=== Textauszug ===

Der Islam ist Gülen zufolge durch die Verbindung von Wissenschaft und Glauben anderen Religionen überlegen. Die Religion – das heißt der Islam – ist eine „Straße zur Vervollkommnung der Menschen“, und „eine Wissenschaft, die den Menschen nicht in Richtung der erhabenen Ziele führt, ist ein Trugbild“. Die Überlegenheit des Islam besteht darin, dass er das Potenzial hat, dem dekadenten materialistischen Westen Werte zu vermitteln, die diesem abhanden gekommen sind – vor allem Moral und Ethik.

=== Datenauszug ===

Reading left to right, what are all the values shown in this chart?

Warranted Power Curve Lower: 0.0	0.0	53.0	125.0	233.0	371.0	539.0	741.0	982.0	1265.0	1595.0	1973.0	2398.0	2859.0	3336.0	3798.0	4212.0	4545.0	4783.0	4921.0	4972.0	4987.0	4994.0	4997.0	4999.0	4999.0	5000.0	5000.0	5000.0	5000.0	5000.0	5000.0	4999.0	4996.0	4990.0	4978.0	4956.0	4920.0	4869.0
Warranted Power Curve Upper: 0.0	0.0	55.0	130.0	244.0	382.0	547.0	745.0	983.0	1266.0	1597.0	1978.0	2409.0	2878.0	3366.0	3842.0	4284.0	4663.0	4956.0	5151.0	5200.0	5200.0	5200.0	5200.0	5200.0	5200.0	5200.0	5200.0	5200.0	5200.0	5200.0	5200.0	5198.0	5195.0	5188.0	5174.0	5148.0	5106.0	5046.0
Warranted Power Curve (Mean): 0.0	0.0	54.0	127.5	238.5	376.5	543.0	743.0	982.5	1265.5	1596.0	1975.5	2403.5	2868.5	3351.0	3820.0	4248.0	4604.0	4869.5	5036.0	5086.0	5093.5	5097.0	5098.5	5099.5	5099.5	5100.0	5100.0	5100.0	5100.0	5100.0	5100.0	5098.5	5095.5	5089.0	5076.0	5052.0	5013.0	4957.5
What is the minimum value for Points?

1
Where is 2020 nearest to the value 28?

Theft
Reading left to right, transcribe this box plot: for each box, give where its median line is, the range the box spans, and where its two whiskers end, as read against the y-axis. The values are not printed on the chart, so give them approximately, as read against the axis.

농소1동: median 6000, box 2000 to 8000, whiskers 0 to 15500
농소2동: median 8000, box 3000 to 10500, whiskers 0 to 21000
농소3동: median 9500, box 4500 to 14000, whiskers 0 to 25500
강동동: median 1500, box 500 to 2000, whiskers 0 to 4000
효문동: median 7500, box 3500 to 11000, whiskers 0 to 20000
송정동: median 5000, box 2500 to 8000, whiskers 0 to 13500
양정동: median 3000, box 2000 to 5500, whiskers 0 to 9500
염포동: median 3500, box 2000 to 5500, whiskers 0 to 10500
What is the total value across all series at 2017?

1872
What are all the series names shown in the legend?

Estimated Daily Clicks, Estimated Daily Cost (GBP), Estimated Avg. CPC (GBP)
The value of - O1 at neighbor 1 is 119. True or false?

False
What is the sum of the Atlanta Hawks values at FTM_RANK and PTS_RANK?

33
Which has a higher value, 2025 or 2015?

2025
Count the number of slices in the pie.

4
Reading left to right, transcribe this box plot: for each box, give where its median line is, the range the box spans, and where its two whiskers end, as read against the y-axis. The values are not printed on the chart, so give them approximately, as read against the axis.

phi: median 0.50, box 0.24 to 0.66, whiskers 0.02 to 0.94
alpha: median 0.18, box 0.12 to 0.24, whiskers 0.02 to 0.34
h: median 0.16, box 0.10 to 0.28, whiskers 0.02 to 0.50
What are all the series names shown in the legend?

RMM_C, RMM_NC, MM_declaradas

===

#### [Erforderliche Schritte]
A. Erklären Sie in ein bis drei Sätzen, worauf laut dem Auszug über Gülen die Überlegenheit des Islam beruht.
B. Überführen Sie alles in den Datensätzen von der Zeile mit „phi: median 0.50, box“ bis hinunter zum Ende der Datensätze in eine JSON-Liste von Zeichenketten. Jede Zeile wird ein Eintrag, Leerzeilen fallen weg.
Die Datensätze haben mit dem Auszug über Gülen nichts zu tun.

#### [Lösungen je Aufgabe]
A. Gülen zufolge ist der Islam anderen Religionen überlegen, weil er Wissenschaft und Glauben verbindet. Seine Überlegenheit besteht zudem darin, dass er das Potenzial hat, dem dekadenten materialistischen Westen Werte zu vermitteln, die diesem abhandengekommen sind, vor allem Moral und Ethik.

B.
[
  "phi: median 0.50, box 0.24 to 0.66, whiskers 0.02 to 0.94",
  "alpha: median 0.18, box 0.12 to 0.24, whiskers 0.02 to 0.34",
  "h: median 0.16, box 0.10 to 0.28, whiskers 0.02 to 0.50",
  "What are all the series names shown in the legend?",
  "RMM_C, RMM_NC, MM_declaradas"
]